Search code examples
mysqlperformancereplication

Deleting old records from a mysql table but keeping a backup


I have a MYSQL table that only requires data upto 30 days prior to todays date. It has data that can be upto a few years after todays date. For faster querying, I usually delete the old records since I see no point of searching through the old records. However, I still maintain a backup copy of the records if we ever needed it for analytics. The original table is this:

CREATE TABLE featured_deal (
     id INT NOT NULL AUTO_INCREMENT PRIMARY KEY,
      fsa VARCHAR(10),
      poster_id int(11),
      dealid bigint(20),
      bookedDate date,
      createDate timestamp NOT NULL DEFAULT CURRENT_TIMESTAMP,
    UNIQUE KEY `featured_unique`(fsa, bookedDate)
    )

And I create a table that is a replica of this table called history:

CREATE TABLE featured_deal_history (
             id INT NOT NULL AUTO_INCREMENT PRIMARY KEY,
              fsa VARCHAR(10),
              poster_id int(11),
              dealid bigint(20),
              bookedDate date,
              createDate timestamp NOT NULL DEFAULT CURRENT_TIMESTAMP,
            UNIQUE KEY `featured_unique`(fsa, bookedDate)
            )

I have a trigger to populate the history table whenever an insert happens on the original table:

CREATE TRIGGER `featured_to_history`
            AFTER INSERT ON lst_enmasse_featured_deal 
            FOR EACH ROW
            INSERT INTO lst_enmasse_featured_deal_history (fsa,poster_id,dealid,bookedDate,createDate)
            VALUES (NEW.fsa,NEW.poster_id,NEW.dealid,NEW.bookedDate,NEW.createDate)

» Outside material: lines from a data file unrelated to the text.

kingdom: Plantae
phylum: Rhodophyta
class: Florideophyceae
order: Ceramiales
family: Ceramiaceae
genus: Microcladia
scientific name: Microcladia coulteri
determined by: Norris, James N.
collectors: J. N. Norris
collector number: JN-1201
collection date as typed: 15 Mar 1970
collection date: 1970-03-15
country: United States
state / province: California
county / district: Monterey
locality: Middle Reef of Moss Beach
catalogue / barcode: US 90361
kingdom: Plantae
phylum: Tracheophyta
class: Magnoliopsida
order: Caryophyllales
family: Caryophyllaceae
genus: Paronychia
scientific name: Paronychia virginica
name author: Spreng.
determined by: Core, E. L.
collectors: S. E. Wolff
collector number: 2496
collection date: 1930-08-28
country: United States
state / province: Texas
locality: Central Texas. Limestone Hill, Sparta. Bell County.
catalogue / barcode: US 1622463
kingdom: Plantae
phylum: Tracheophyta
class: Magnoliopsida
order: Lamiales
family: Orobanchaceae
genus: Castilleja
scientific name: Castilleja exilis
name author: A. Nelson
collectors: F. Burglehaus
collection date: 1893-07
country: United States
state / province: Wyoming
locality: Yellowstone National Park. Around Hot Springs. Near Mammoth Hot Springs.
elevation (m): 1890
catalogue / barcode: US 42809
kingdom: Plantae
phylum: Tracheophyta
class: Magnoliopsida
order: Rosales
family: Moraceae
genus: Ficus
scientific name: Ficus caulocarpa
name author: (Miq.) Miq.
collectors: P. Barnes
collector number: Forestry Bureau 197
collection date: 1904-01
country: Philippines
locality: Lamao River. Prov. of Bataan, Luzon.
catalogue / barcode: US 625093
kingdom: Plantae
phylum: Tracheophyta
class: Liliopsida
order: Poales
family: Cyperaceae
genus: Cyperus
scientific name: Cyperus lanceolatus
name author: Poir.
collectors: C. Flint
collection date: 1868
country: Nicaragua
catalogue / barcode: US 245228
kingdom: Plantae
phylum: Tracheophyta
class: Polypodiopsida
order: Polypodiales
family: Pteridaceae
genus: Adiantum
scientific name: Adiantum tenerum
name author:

Finally, I clean the table using a cron job and the command:

    DELETE * FROM featured_deal WHERE bookedDate < DATE_SUB(CURDATE(), INTERVAL 30 DAY)

Is there a better way to perform the above task? I thought about MYSQL Partitions. However, I don't have a fixed partition. The date changes and hence I'd need two new partitions everyday.


Solution

  • In principle your aproach is OK, however the concept is predicated on the idea that a smaller table is more performant. This imlpies that your queries are running full table scans against the data - i.e. you've not configured your indexes correctly.

    I suggest that the first thing you fix is the performance of your queries.

    If you still need to keep stuff out of the hot data table, then you should seek to do any inserts into the history table as bulk operation NOT a row at a time - this will keep the table and indexes in a healthy state. This could be done in a batch operation as suggested by Cristian, or you could use a stochastic method (with a state variable in the source table). e.g. something like...

    AFTER INSERT ON mytable
    IF (0.95<RAND()) THEN
       UPDATE mytable SET control=CONNECTION_ID()
       WHERE control IS NULL;
       INSERT INTO backuptable (...)
         SELECT .... FROM mytable
         WHERE control=CONNECTION_ID();
       UPDATE mytable SET control=-1
       WHERE control=CONNECTION_ID();
     END IF;
    

    One further consideration is that you generate a new id when you write to the history table: why?